--- Available data Enclosed Below ---

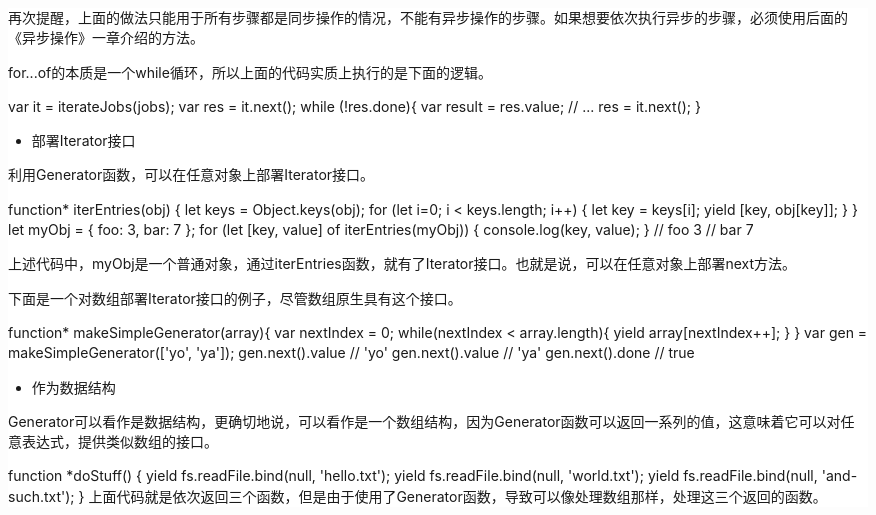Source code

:  再次提醒，上面的做法只能用于所有步骤都是同步操作的情况，不能有异步操作的步骤。如果想要依次执行异步的步骤，必须使用后面的《异步操作》一章介绍的方法。

 for...of的本质是一个while循环，所以上面的代码实质上执行的是下面的逻辑。

  var it = iterateJobs(jobs);
  var res = it.next();
  while (!res.done){
   var result = res.value;
   // ...
   res = it.next();
  }

* 部署Iterator接口

 利用Generator函数，可以在任意对象上部署Iterator接口。
  
  function* iterEntries(obj) {
   let keys = Object.keys(obj);
   for (let i=0; i < keys.length; i++) {
    let key = keys[i];
    yield [key, obj[key]];
   }
  }
  let myObj = { foo: 3, bar: 7 };
  for (let [key, value] of iterEntries(myObj)) {
   console.log(key, value);
  }
  // foo 3
  // bar 7

 上述代码中，myObj是一个普通对象，通过iterEntries函数，就有了Iterator接口。也就是说，可以在任意对象上部署next方法。

 下面是一个对数组部署Iterator接口的例子，尽管数组原生具有这个接口。
  
  function* makeSimpleGenerator(array){
   var nextIndex = 0;
   while(nextIndex < array.length){
    yield array[nextIndex++];
   }
  }
  var gen = makeSimpleGenerator(['yo', 'ya']);
  gen.next().value // 'yo'
  gen.next().value // 'ya'
  gen.next().done // true

* 作为数据结构

 Generator可以看作是数据结构，更确切地说，可以看作是一个数组结构，因为Generator函数可以返回一系列的值，这意味着它可以对任意表达式，提供类似数组的接口。

  function *doStuff() {
   yield fs.readFile.bind(null, 'hello.txt');
   yield fs.readFile.bind(null, 'world.txt');
   yield fs.readFile.bind(null, 'and-such.txt');
  }
 上面代码就是依次返回三个函数，但是由于使用了Generator函数，导致可以像处理数组那样，处理这三个返回的函数。
  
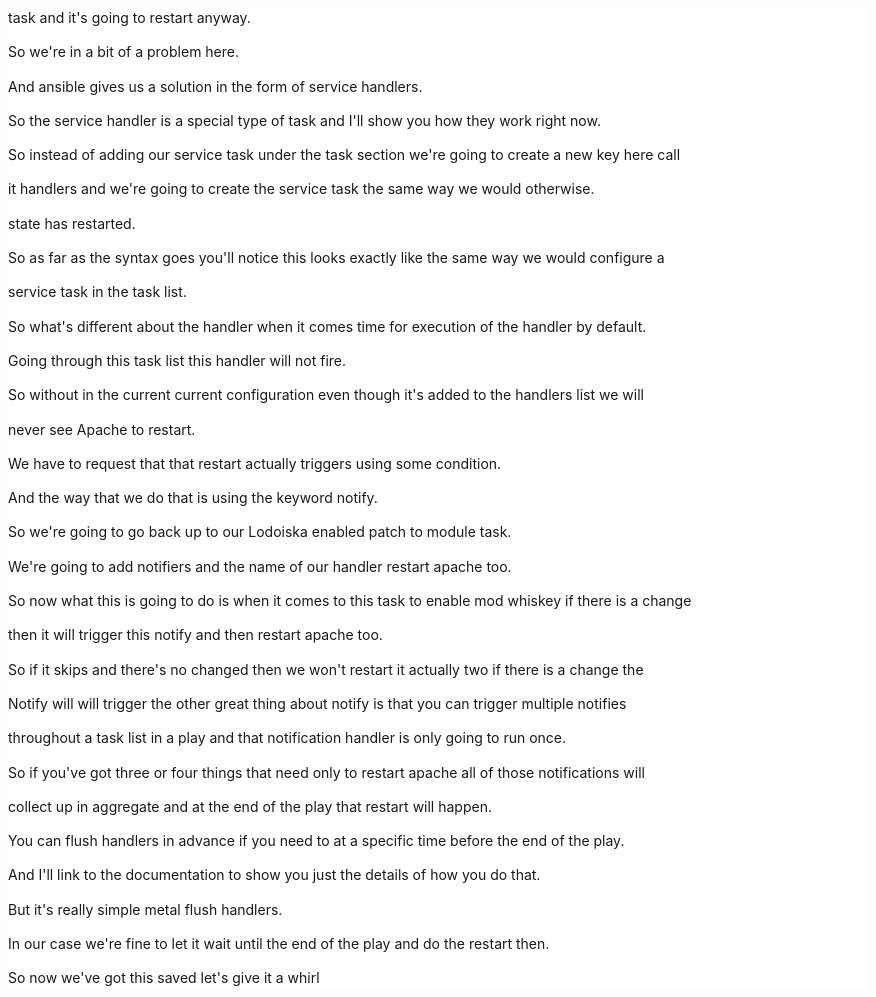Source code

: task and it's going to restart anyway.

So we're in a bit of a problem here.

And ansible gives us a solution in the form of service handlers.

So the service handler is a special type of task and I'll show you how they work right now.

So instead of adding our service task under the task section we're going to create a new key here call

it handlers and we're going to create the service task the same way we would otherwise.


state has restarted.

So as far as the syntax goes you'll notice this looks exactly like the same way we would configure a

service task in the task list.

So what's different about the handler when it comes time for execution of the handler by default.

Going through this task list this handler will not fire.

So without in the current current configuration even though it's added to the handlers list we will

never see Apache to restart.

We have to request that that restart actually triggers using some condition.

And the way that we do that is using the keyword notify.

So we're going to go back up to our Lodoiska enabled patch to module task.

We're going to add notifiers and the name of our handler restart apache too.

So now what this is going to do is when it comes to this task to enable mod whiskey if there is a change

then it will trigger this notify and then restart apache too.

So if it skips and there's no changed then we won't restart it actually two if there is a change the

Notify will will trigger the other great thing about notify is that you can trigger multiple notifies

throughout a task list in a play and that notification handler is only going to run once.

So if you've got three or four things that need only to restart apache all of those notifications will

collect up in aggregate and at the end of the play that restart will happen.

You can flush handlers in advance if you need to at a specific time before the end of the play.

And I'll link to the documentation to show you just the details of how you do that.

But it's really simple metal flush handlers.

In our case we're fine to let it wait until the end of the play and do the restart then.

So now we've got this saved let's give it a whirl
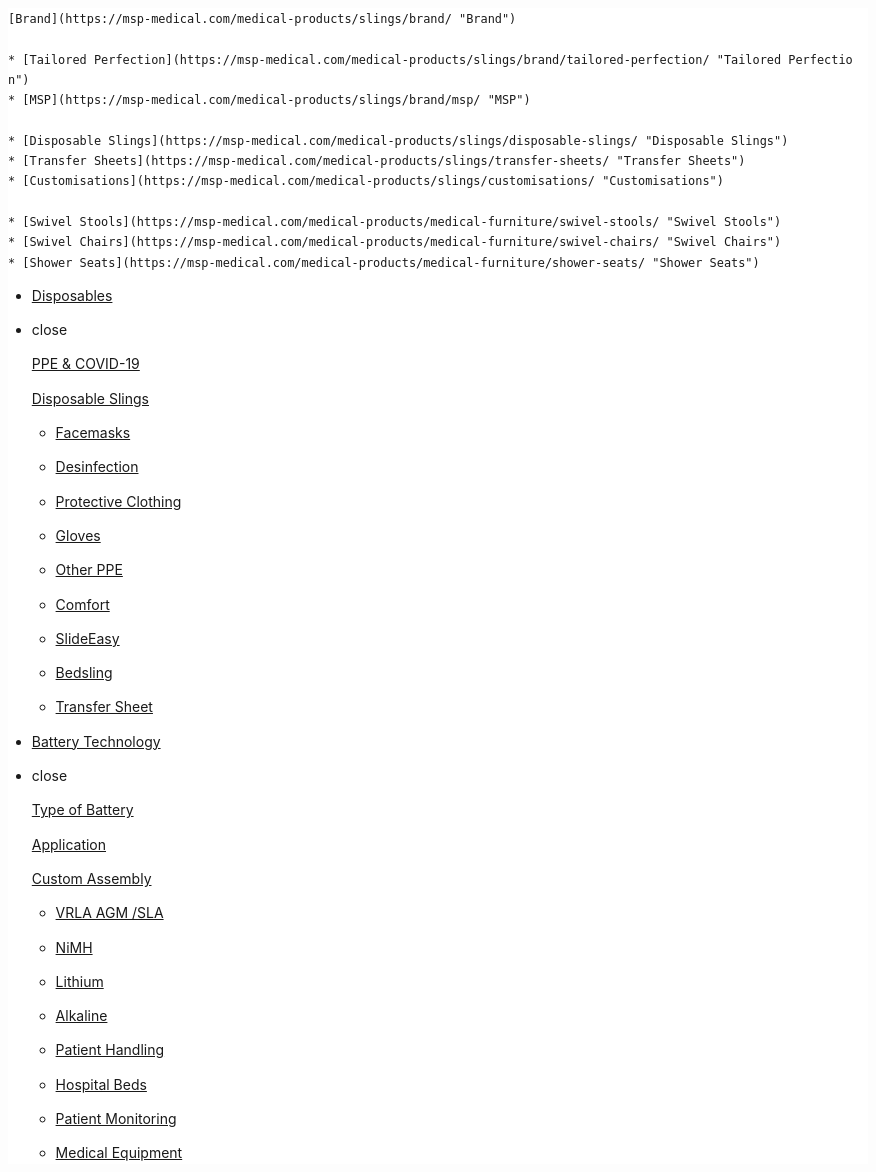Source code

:     [Brand](https://msp-medical.com/medical-products/slings/brand/ "Brand")
    
    * [Tailored Perfection](https://msp-medical.com/medical-products/slings/brand/tailored-perfection/ "Tailored Perfection")
    * [MSP](https://msp-medical.com/medical-products/slings/brand/msp/ "MSP")
    
    * [Disposable Slings](https://msp-medical.com/medical-products/slings/disposable-slings/ "Disposable Slings")
    * [Transfer Sheets](https://msp-medical.com/medical-products/slings/transfer-sheets/ "Transfer Sheets")
    * [Customisations](https://msp-medical.com/medical-products/slings/customisations/ "Customisations")
    
    * [Swivel Stools](https://msp-medical.com/medical-products/medical-furniture/swivel-stools/ "Swivel Stools")
    * [Swivel Chairs](https://msp-medical.com/medical-products/medical-furniture/swivel-chairs/ "Swivel Chairs")
    * [Shower Seats](https://msp-medical.com/medical-products/medical-furniture/shower-seats/ "Shower Seats")
    
* [Disposables](https://msp-medical.com/disposables/ "Disposables")
* close
    
    [PPE & COVID-19](https://msp-medical.com/disposables/ppe-covid-19/ "PPE & COVID-19")
    
    [Disposable Slings](https://msp-medical.com/disposables/disposable-slings/ "Disposable Slings")
    
    * [Facemasks](https://msp-medical.com/disposables/ppe-covid-19/facemasks/ "Facemasks")
    * [Desinfection](https://msp-medical.com/disposables/ppe-covid-19/desinfection/ "Desinfection")
    * [Protective Clothing](https://msp-medical.com/disposables/ppe-covid-19/protective-clothing/ "Protective Clothing")
    * [Gloves](https://msp-medical.com/disposables/ppe-covid-19/gloves/ "Gloves")
    * [Other PPE](https://msp-medical.com/disposables/ppe-covid-19/other-ppe/ "Other PPE")
    
    * [Comfort](https://msp-medical.com/disposables/disposable-slings/comfort/ "Comfort")
    * [SlideEasy](https://msp-medical.com/disposables/disposable-slings/slideeasy/ "SlideEasy")
    * [Bedsling](https://msp-medical.com/disposables/disposable-slings/bedsling/ "Bedsling")
    * [Transfer Sheet](https://msp-medical.com/disposables/disposable-slings/transfer-sheet/ "Transfer Sheet")
    
* [Battery Technology](https://msp-medical.com/battery-technology/ "Battery Technology")
* close
    
    [Type of Battery](https://msp-medical.com/battery-technology/type-of-battery/ "Type of Battery")
    
    [Application](https://msp-medical.com/battery-technology/application/ "Application")
    
    [Custom Assembly](https://msp-medical.com/battery-technology/custom-assembly/ "Custom Assembly")
    
    * [VRLA AGM /SLA](https://msp-medical.com/battery-technology/type-of-battery/vrla-agm-sla/ "VRLA AGM /SLA")
    * [NiMH](https://msp-medical.com/battery-technology/type-of-battery/nimh/ "NiMH")
    * [Lithium](https://msp-medical.com/battery-technology/type-of-battery/lithium/ "Lithium")
    * [Alkaline](https://msp-medical.com/battery-technology/type-of-battery/alkaline/ "Alkaline")
    
    * [Patient Handling](https://msp-medical.com/battery-technology/application/patient-handling/ "Patient Handling")
    * [Hospital Beds](https://msp-medical.com/battery-technology/application/hospital-beds/ "Hospital Beds")
    * [Patient Monitoring](https://msp-medical.com/battery-technology/application/patient-monitoring/ "Patient Monitoring")
    * [Medical Equipment](https://msp-medical.com/battery-technology/application/medical-equipment/ "Medical Equipment")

--- End of Enclosed Available data ---

→ **What is being asked**
Reproduce the part of the records that opens with the line containing "So as far as" and closes with the line containing "Going through this", with both of those lines included. Copy every line without changes.

→ **Written reply**
So as far as the syntax goes you'll notice this looks exactly like the same way we would configure a

service task in the task list.

So what's different about the handler when it comes time for execution of the handler by default.

Going through this task list this handler will not fire.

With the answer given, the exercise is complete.